The Basket
- Author: Otar Chiladze
- Original title: გოდორი
- Language: Georgian
- Genre: Historical fiction
- Publication date: 2003
- Publication place: Georgia
- Media type: Print (hardback & paperback)
- Pages: 352 pages
- ISBN: 9789994054183

= The Basket =

2003 novel by Otar Chiladze

The Basket, published in 2003, is the last novel written by Otar Chiladze before his death in 2009. A saga-novel, overtly portraying the '"Evil Empire"', its consequences and a long journey of Georgian society and culture, won the top literary award SABA for Best Novel in 2003.

==Plot==
The story begins at the end of the 19th century, when a Russian officer seduces a Georgian shepherd’s wife. The resulting bastard, the ancestor of the novel's anti-heroes, is kept in a basket where he cannot interfere with his mother’s adultery.

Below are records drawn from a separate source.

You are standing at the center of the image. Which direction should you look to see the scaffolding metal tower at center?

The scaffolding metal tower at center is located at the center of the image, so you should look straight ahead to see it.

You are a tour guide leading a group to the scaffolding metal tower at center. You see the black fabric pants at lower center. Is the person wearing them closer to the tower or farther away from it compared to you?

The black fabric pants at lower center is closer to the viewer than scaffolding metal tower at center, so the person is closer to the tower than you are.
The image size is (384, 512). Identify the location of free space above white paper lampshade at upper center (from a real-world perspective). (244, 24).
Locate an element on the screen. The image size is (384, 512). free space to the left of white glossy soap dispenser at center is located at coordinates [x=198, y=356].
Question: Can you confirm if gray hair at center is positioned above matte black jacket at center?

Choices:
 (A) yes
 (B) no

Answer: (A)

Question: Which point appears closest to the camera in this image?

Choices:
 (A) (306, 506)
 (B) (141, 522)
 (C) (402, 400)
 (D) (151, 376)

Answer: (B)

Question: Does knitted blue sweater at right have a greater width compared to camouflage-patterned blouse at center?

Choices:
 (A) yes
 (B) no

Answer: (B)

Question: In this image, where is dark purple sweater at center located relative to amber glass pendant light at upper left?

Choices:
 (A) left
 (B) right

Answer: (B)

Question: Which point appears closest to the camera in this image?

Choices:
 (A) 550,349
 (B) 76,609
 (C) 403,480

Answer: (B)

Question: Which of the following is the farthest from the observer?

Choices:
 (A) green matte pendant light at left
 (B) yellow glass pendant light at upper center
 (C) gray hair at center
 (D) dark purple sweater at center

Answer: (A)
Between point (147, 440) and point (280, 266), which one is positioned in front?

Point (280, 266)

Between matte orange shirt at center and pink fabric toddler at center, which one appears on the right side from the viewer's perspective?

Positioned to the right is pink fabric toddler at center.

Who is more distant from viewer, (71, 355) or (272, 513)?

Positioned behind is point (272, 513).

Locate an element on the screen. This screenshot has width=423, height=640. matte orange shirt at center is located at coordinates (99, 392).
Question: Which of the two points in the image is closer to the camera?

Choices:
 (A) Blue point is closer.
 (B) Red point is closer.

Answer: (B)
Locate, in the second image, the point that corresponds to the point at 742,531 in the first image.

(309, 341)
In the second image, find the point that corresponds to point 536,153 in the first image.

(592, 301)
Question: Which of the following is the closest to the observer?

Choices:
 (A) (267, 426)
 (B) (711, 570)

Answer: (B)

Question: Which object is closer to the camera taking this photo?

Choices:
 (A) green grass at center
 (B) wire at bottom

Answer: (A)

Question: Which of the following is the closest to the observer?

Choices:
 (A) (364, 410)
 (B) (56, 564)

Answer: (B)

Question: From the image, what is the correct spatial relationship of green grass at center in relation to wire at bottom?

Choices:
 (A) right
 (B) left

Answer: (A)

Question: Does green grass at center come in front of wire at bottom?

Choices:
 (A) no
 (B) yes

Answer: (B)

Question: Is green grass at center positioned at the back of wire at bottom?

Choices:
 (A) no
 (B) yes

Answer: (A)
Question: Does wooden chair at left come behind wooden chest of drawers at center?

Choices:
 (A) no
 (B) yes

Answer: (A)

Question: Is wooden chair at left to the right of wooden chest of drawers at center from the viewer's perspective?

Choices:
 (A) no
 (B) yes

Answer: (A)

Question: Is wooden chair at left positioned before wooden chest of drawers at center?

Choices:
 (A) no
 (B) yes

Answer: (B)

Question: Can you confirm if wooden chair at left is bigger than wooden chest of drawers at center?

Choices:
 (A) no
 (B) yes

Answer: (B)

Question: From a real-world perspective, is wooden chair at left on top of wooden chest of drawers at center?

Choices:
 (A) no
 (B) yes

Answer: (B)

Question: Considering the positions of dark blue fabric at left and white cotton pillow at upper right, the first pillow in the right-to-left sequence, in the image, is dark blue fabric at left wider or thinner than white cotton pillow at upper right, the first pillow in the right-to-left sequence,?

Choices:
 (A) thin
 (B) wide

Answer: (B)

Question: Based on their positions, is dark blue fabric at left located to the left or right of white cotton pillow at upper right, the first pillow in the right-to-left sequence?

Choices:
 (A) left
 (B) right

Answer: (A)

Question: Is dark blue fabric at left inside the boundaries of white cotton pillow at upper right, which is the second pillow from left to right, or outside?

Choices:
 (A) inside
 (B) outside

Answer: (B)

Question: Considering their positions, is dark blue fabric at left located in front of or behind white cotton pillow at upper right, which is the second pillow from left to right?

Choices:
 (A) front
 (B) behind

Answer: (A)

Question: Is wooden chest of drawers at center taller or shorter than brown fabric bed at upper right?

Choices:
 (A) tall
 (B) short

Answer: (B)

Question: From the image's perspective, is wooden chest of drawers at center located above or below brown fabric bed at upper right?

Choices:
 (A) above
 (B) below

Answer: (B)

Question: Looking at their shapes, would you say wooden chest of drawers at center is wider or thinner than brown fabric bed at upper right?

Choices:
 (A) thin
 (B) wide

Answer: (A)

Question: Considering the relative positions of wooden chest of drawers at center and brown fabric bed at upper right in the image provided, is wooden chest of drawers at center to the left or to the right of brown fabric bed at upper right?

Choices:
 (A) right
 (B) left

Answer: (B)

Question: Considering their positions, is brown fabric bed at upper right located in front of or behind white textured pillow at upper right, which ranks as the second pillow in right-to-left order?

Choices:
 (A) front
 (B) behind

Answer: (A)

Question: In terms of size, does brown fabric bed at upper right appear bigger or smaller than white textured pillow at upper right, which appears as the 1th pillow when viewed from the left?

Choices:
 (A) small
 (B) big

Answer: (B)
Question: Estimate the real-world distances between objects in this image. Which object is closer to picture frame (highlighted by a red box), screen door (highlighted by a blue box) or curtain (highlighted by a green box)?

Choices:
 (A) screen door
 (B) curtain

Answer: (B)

The shepherd avenges himself by murdering his wife and disemboweling himself but fails to kill the boy in the basket. The boy, Razhden Kasheli, later rapes his foster-mother, before disappearing to become a robber and murderer, returning to Georgia with the Red Army and a female tramp he has married; he becomes a killer for the Soviet authorities. After he is murdered by a drunken Assyrian, his son Anton acts as a GPU and NKVD killer in the Great Terror of 1937-8, shooting countless victims. Anton’s great achievement is to marry Princess Ketusi, whose father and husband he has murdered, thus initiating the process, fatal for Georgian society, of intermarrying and interbreeding Soviet killers with Georgian aristocrats and intellectuals. Anton is killed by a runaway truck in 1949, but his son Razhden 2nd takes over as an important Soviet official. Razhden’s son Anton second may not, however, be a real Kasheli, since his mother Pepe was pregnant before his parents married. Anton is a childish dreamer and, manipulated by Razhden 2nd, marries Liziko, the daughter of an unworldly writer, Elizbar. Razhden seduces Liziko; both Anton and Elizbar find out after Liziko confesses to her stepmother. More important even than these violent sexual and homicidal events are the author’s and character's reflections on the irrecoverable degradation of the country.